TASK DETAILS –
A word-for-word copy of the following listing is needed. Leave out its images.

ENTRIES SUPPLIED –
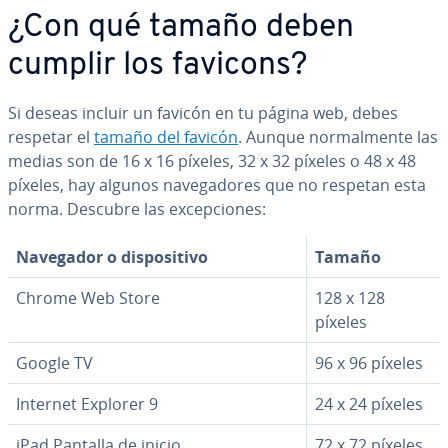
¿Con qué tamaño deben
cumplir los favicons?
Si deseas incluir un favicón en tu página web, debes
respetar el
tamaño del favicón
. Aunque no­r­ma­l­me­n­te las
medias son de 16 x 16 píxeles, 32 x 32 píxeles o 48 x 48
píxeles, hay algunos na­ve­ga­do­res que no respetan esta
norma. Descubre las ex­ce­p­cio­nes:
Navegador o di­s­po­si­ti­vo
Tamaño
Chrome Web Store
128 x 128
píxeles
Google TV
96 x 96 píxeles
Internet Explorer 9
24 x 24 píxeles
iPad Pantalla de inicio
72 x 72 píxeles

SOLUTION TO THIS TASK –
¿Con qué tamaño deben
cumplir los favicons?
Si deseas incluir un favicón en tu página web, debes
respetar el
tamaño del favicón
. Aunque no­r­ma­l­me­n­te las
medias son de 16 x 16 píxeles, 32 x 32 píxeles o 48 x 48
píxeles, hay algunos na­ve­ga­do­res que no respetan esta
norma. Descubre las ex­ce­p­cio­nes:
Navegador o di­s­po­si­ti­vo
Tamaño
Chrome Web Store
128 x 128
píxeles
Google TV
96 x 96 píxeles
Internet Explorer 9
24 x 24 píxeles
iPad Pantalla de inicio
72 x 72 píxeles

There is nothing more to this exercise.